Political battlelines are firming up in the French Presidential election thanks to revolting yout's:
In scenes reminiscent of the three weeks of rioting that shook France in November 2005, 13 people were arrested at the Gare du Nord in seven hours of confrontations triggered by an attempt to detain a fare-dodger.
Commuters cowered in dismay as groups of young people threw projectiles at police, smashing shop-windows, advertising hoardings. A sports-shoe shop was looted. Police responded with tear-gas and baton charges, and calm was not restored till after midnight.
"We've got to this situation because for a long time the police has been used exclusively as a force for repression -- ever since the arrival of Nicolas Sarkozy at the interior ministry," said Bayrou.
Sarkozy stepped down on Monday from the post of interior minister, which he held for four out of the last five years.

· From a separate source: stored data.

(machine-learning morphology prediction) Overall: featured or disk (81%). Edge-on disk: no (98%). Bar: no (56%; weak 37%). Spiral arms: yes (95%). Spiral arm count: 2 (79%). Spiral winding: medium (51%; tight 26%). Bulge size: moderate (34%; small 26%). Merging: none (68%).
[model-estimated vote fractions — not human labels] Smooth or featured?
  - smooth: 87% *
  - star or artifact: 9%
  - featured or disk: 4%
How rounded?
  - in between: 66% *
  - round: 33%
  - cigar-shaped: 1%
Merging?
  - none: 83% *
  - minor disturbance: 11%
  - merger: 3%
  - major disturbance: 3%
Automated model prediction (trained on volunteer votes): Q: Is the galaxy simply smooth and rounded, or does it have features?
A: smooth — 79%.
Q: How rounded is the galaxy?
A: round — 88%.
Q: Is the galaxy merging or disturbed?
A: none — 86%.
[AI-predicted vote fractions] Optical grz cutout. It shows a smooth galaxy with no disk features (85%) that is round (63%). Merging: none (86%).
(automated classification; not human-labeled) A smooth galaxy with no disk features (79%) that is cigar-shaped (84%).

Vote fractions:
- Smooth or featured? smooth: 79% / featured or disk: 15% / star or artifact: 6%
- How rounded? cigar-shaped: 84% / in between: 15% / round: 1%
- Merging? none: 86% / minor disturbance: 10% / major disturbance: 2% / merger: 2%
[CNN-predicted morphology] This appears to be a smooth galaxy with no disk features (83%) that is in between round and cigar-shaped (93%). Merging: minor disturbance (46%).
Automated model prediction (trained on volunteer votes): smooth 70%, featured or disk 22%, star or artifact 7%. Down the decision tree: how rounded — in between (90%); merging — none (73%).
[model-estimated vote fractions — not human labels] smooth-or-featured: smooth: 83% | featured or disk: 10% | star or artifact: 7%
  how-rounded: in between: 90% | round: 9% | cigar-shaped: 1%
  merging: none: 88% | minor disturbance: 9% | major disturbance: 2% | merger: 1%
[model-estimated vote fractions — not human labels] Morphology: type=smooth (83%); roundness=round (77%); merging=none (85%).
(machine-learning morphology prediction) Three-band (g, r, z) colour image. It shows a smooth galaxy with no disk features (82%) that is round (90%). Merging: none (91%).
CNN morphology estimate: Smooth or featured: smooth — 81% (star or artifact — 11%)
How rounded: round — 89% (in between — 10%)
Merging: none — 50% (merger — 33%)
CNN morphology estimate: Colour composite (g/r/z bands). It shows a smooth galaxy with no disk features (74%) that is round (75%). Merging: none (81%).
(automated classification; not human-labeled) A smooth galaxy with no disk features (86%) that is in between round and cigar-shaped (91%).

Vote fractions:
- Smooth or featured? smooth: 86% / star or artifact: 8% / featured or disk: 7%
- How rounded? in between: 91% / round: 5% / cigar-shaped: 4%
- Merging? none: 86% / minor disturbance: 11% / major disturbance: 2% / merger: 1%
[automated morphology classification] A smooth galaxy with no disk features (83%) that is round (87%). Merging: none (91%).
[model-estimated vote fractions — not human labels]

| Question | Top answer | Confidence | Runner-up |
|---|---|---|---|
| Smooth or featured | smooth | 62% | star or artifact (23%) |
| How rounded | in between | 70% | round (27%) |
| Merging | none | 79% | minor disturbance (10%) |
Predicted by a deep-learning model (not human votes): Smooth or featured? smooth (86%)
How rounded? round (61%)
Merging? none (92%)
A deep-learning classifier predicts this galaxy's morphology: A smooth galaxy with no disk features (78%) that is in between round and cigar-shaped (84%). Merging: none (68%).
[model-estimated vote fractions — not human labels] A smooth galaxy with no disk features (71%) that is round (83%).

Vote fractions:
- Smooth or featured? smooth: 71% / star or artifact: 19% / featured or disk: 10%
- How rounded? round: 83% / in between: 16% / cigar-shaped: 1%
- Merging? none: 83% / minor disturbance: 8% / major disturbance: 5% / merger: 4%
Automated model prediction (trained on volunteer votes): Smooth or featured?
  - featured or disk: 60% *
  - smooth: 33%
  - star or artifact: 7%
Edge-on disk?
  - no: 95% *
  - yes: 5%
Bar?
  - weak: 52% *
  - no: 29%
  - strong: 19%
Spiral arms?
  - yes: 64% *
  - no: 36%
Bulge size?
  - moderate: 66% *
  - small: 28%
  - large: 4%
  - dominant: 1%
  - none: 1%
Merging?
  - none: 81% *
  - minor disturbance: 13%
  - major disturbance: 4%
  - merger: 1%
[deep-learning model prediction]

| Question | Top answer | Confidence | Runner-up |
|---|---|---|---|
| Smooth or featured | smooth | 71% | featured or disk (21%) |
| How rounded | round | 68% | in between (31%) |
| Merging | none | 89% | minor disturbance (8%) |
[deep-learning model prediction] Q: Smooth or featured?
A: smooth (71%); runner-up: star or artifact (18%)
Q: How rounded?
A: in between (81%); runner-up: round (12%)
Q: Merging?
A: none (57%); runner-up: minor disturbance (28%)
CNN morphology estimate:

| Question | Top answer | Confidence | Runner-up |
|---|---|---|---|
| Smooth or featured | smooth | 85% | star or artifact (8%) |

"Of course travellers should pay for their tickets. But when a simple ticket check degenerates into such violent confrontations it proves that something isn't right," said Royal.
"After five years of a right-wing government which made law and order its campaign theme, we can see the failure. People are pitted against each other, they are afraid of each other," she said.
But Sarkozy -- who was at the Gare du Nord Wednesday morning to catch a train to Lille -- praised the actions of the police.
"If Madame Royal wants to regularise all illegal immigrants and if the left wants to side with people who don't pay for their train tickets, that's their choice. It is not mine," Sarkozy said.
"I will not side with the cheats, the fraudsters, the dishonest. I am on the side of the victims," he said.
Looks a lot like those of the 1960s in America. Say:
Confronted with the choice, the American people would choose the policeman's truncheon over the anarchist's bomb.